_Instructions for the task_
Pick up the forum discussion about TV diet gurus and write what comes next after its final post.

She is a TV “health guru” advocating a holistic approach to nutrition and ill health, promoting exercise, a pescetarian diet high in organic fruits and vegetables. She recommends detox diets colonic irrigation and supplements, also making statements that yeast is harmful, that the colour of food is nutritionally significant, and about the utility of lingual and faecal examination.


Nigella.jpg



This woman is 50.
She is a TV cook, who eats nothing but meat, butter and deserts


That year between 50 and 51 must be a rough year......

Ill take my Nigella with extra cream please.

That was great :D
 

rue

Messages
13,319
Location
California native living in Arizona.
I'm on a vintage diet now which isn't really a diet at all, it's just how people ate 50 years ago and I've lost all kinds of weight, my skin is clear and I have more energy. After listening to all the 'diet gurus' for years and never getting the weight off I finally figured out what works.... eating what grandma would have cooked ;)

_Information shown_
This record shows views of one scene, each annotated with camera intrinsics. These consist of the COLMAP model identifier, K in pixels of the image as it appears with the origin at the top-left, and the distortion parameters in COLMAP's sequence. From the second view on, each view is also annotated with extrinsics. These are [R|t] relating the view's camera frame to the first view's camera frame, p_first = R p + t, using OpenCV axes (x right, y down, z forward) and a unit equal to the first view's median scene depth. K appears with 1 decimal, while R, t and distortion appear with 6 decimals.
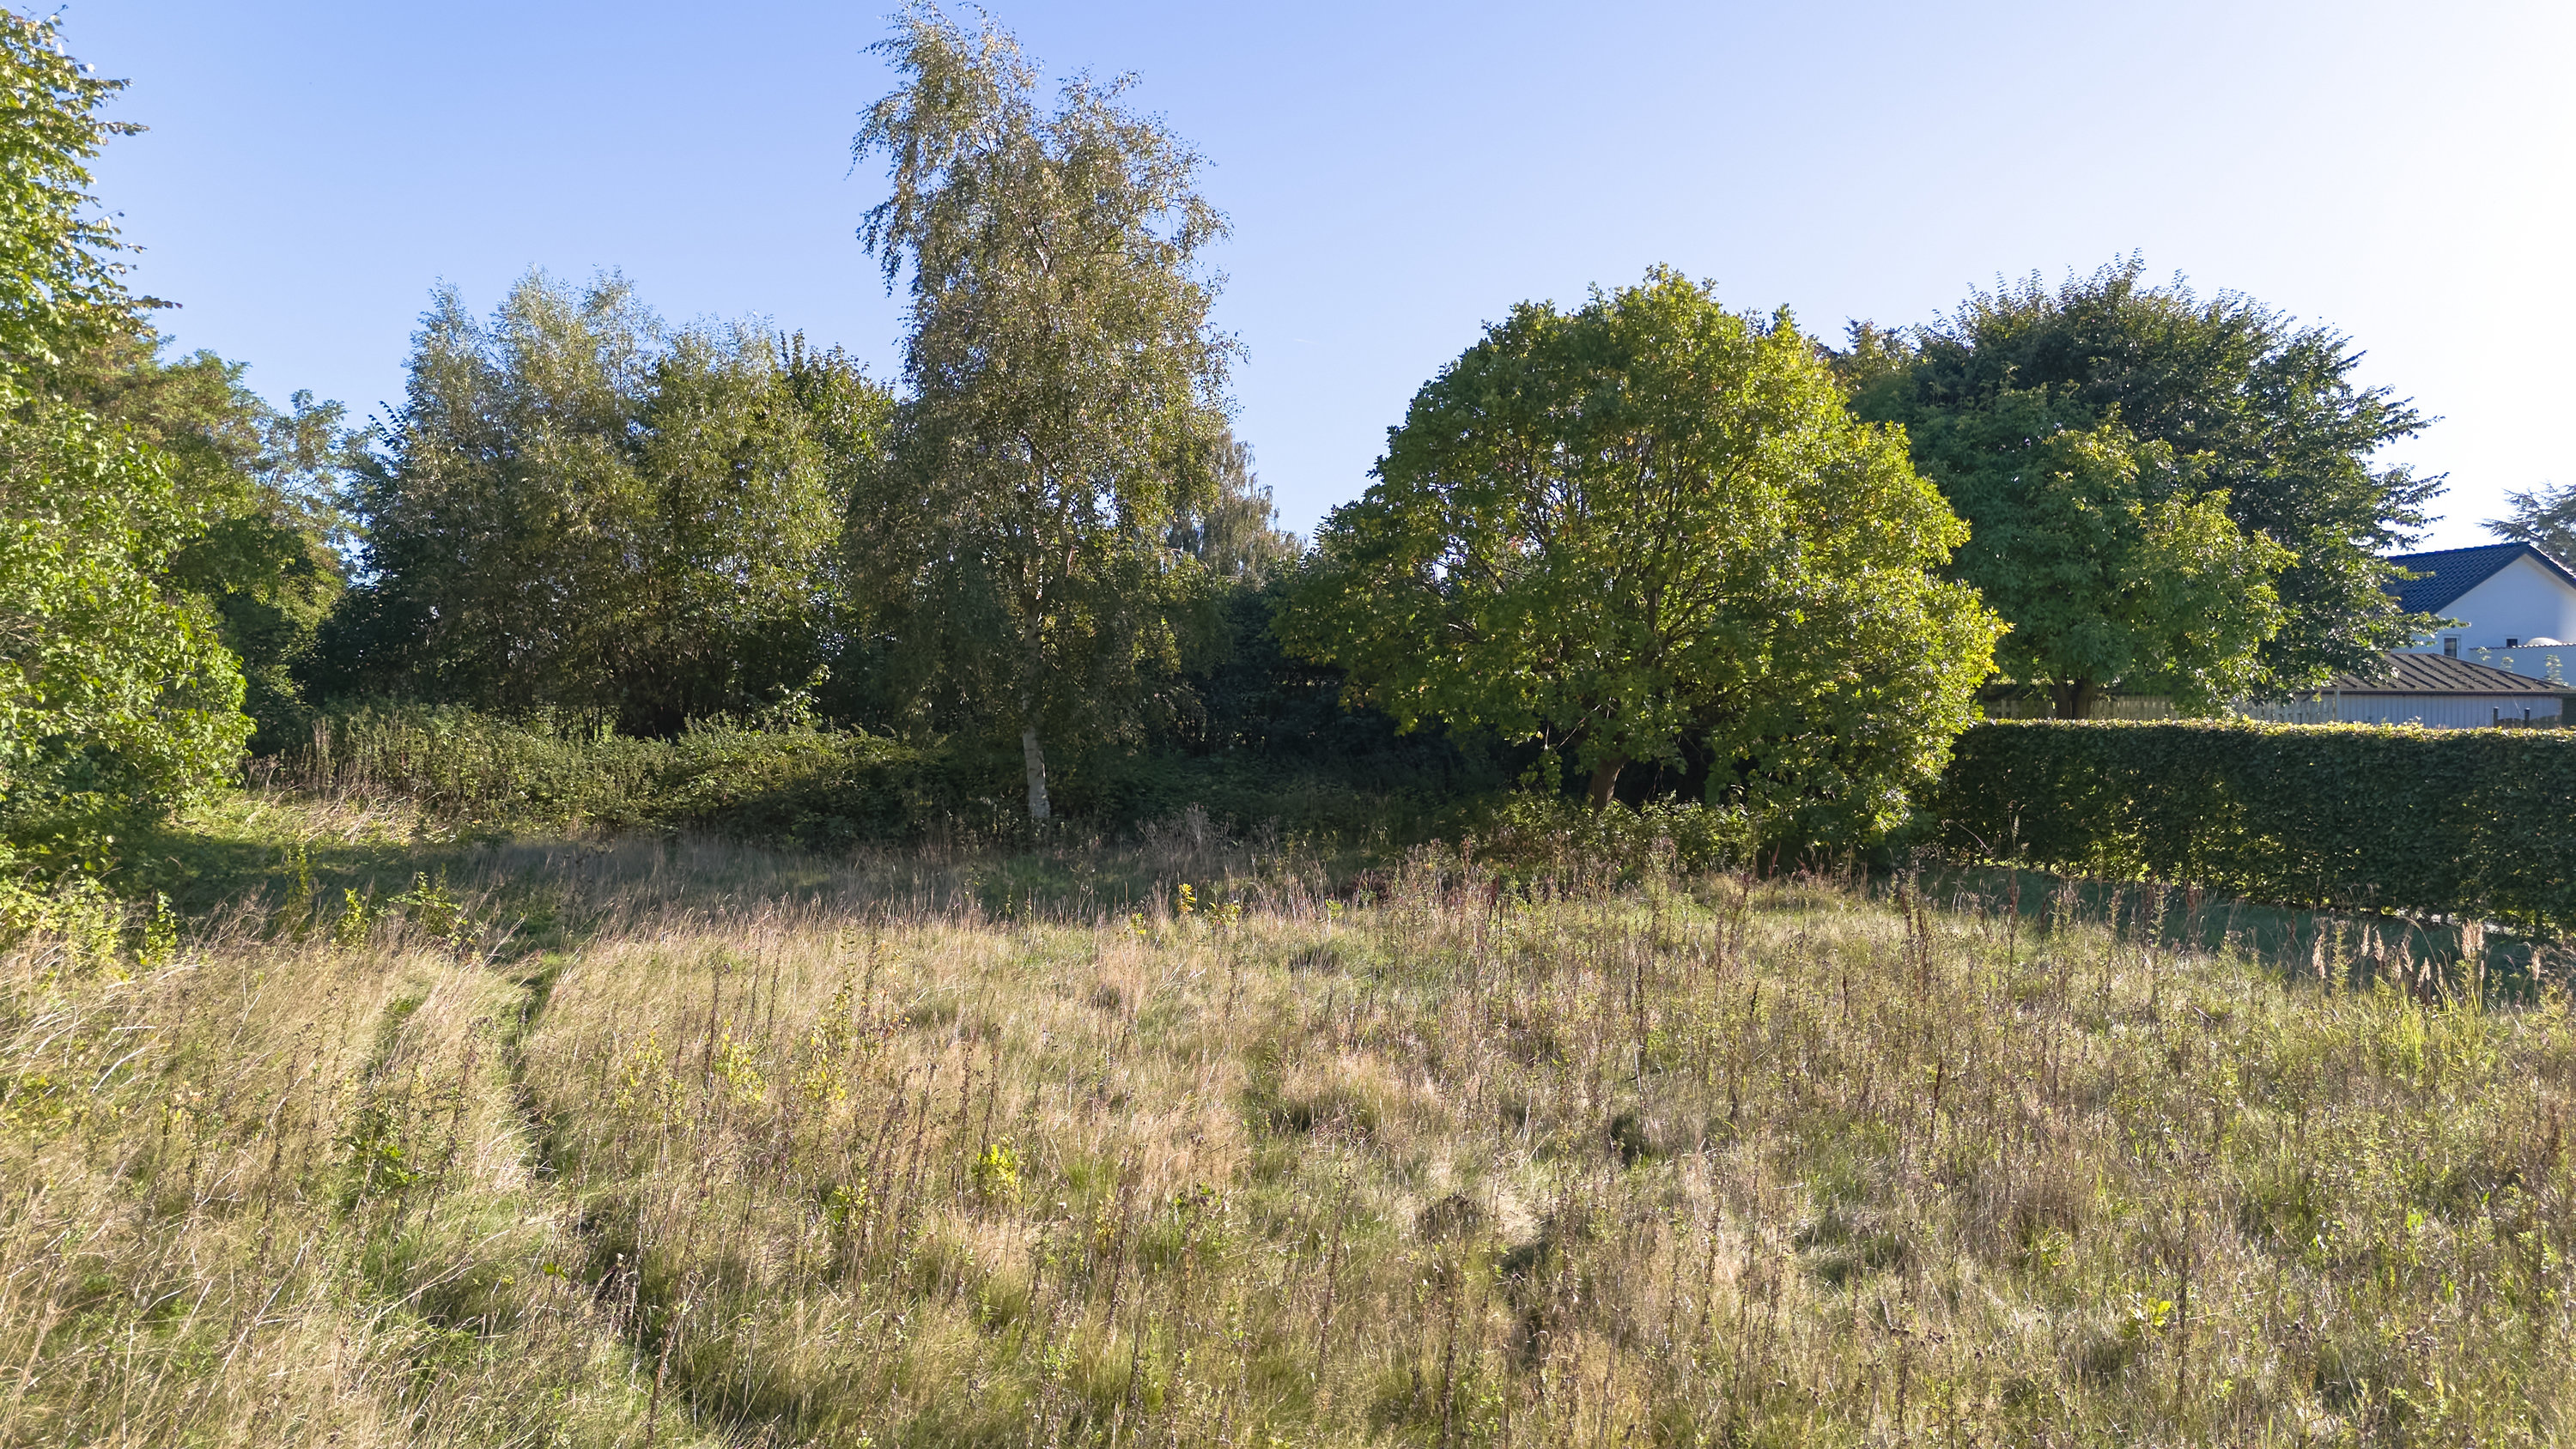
lens RADIAL K [[1820.1, 0, 1288.0], [0, 1820.1, 724.5], [0, 0, 1]] dist [0.025892, -0.000470]
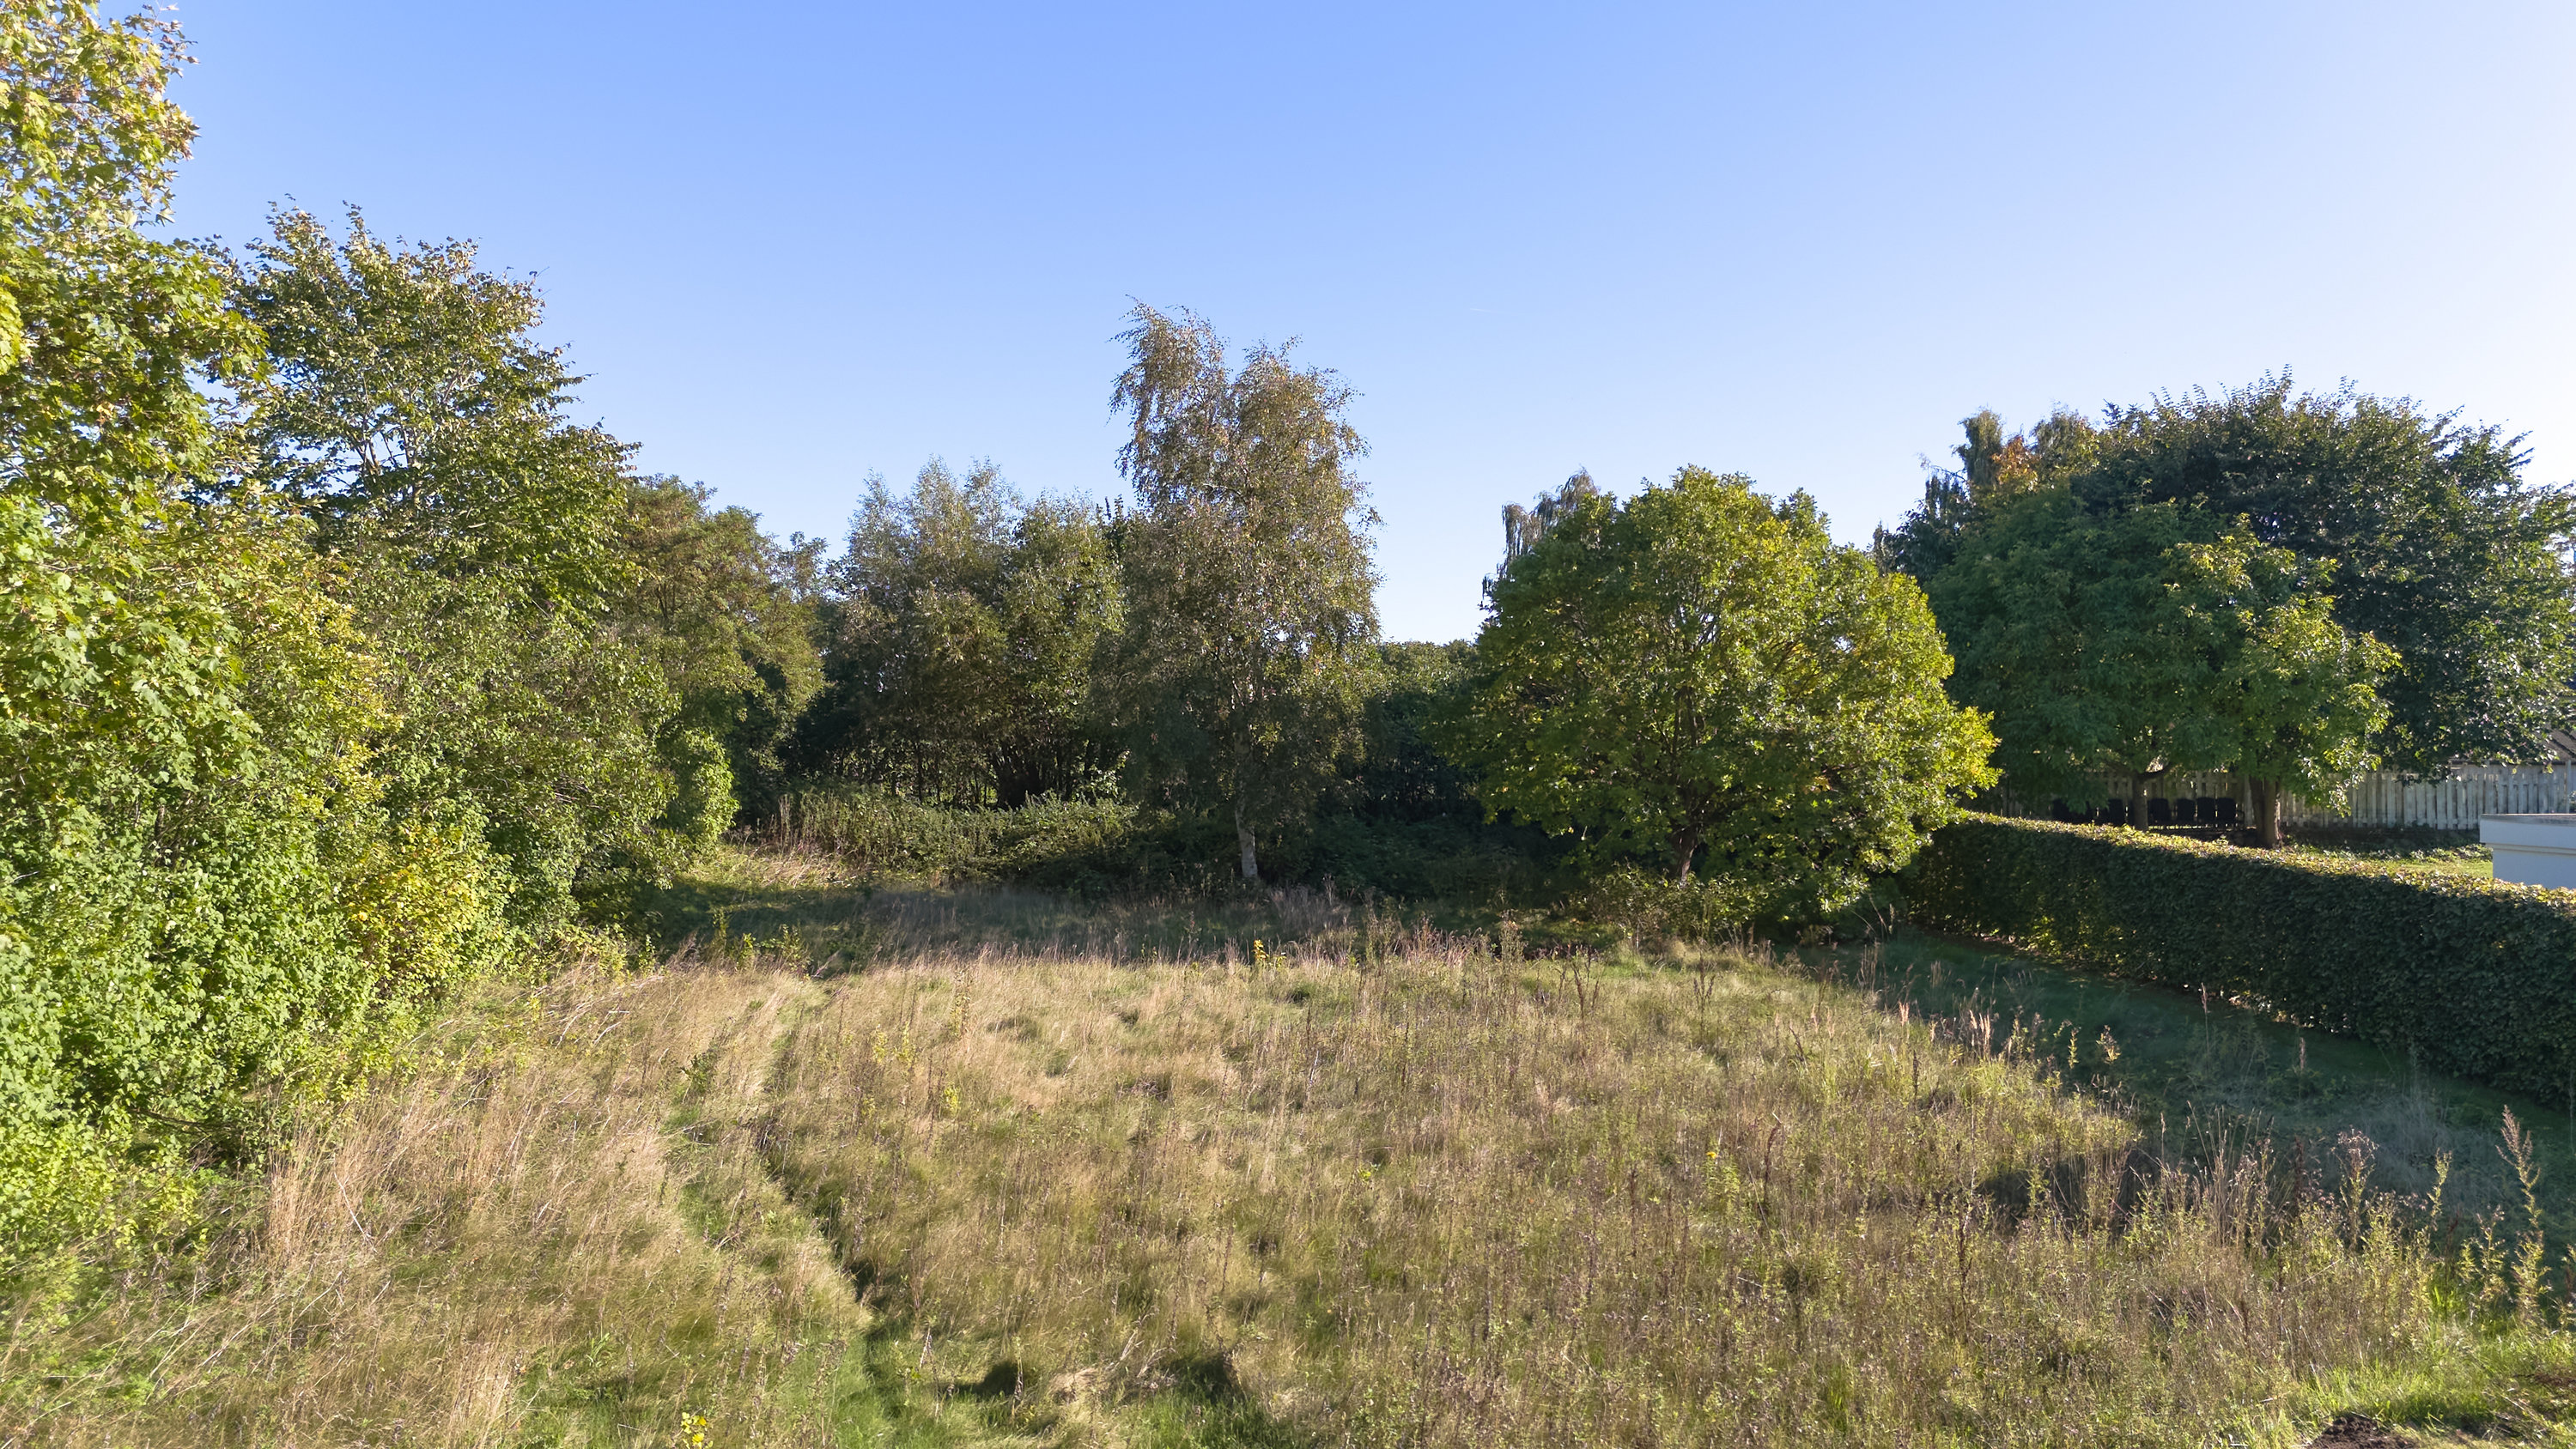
lens RADIAL K [[1797.1, 0, 1273.0], [0, 1797.1, 714.4], [0, 0, 1]] dist [0.083604, -0.087573]
pose [[0.964460, -0.002475, -0.264216, 0.232746], [-0.000459, 0.999939, -0.011045, -0.054676], [0.264227, 0.010774, 0.964400, -0.287012]]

_Result_
 

Gingerella72

A-List Customer
Messages
428
Location
Nebraska, USA
Saturated fat is not the culprit in health problems and weight gain, trans fats and hydrogenated oils are. We've been told by the "experts" for years that refined vegetable oils are healthy and animal fat is not....but as someone pointed out earlier, you have to look to see who is funding the research. And who had a vested interest in pushing refined oils? Big agri-business who was getting government subsidies for their soybean and canola crops. Lets not forget the corn industry while we're at it and its subsidized manufacture of high fructose corn sryup!

http://trusted.md/blog/vreni_gurd/2007/04/06/saturated_fat_the_misunderstood_nutrient#axzz1DJ5MI8zI

http://www.optimumchoices.com/Soy.htm#Is_Soy_a_Health_Food

http://www.goodhealthwellnessblog.com/260/canola-oil-the-great-con/

For further reading:

http://www.amazon.com/Nourishing-Tr...9735/ref=sr_1_1?ie=UTF8&qid=1297111338&sr=8-1

http://www.amazon.com/Unhealthy-Tru...=sr_1_1?ie=UTF8&s=books&qid=1297111370&sr=1-1

http://www.amazon.com/Eat-Fat-Lose-...=sr_1_1?ie=UTF8&s=books&qid=1297111409&sr=1-1

http://www.amazon.com/Real-Revival-...=sr_1_3?s=books&ie=UTF8&qid=1297111431&sr=1-3

(Can you tell I'm a recent Real Food convert? Only whole milk, real butter, and non-processed food for me now!) :)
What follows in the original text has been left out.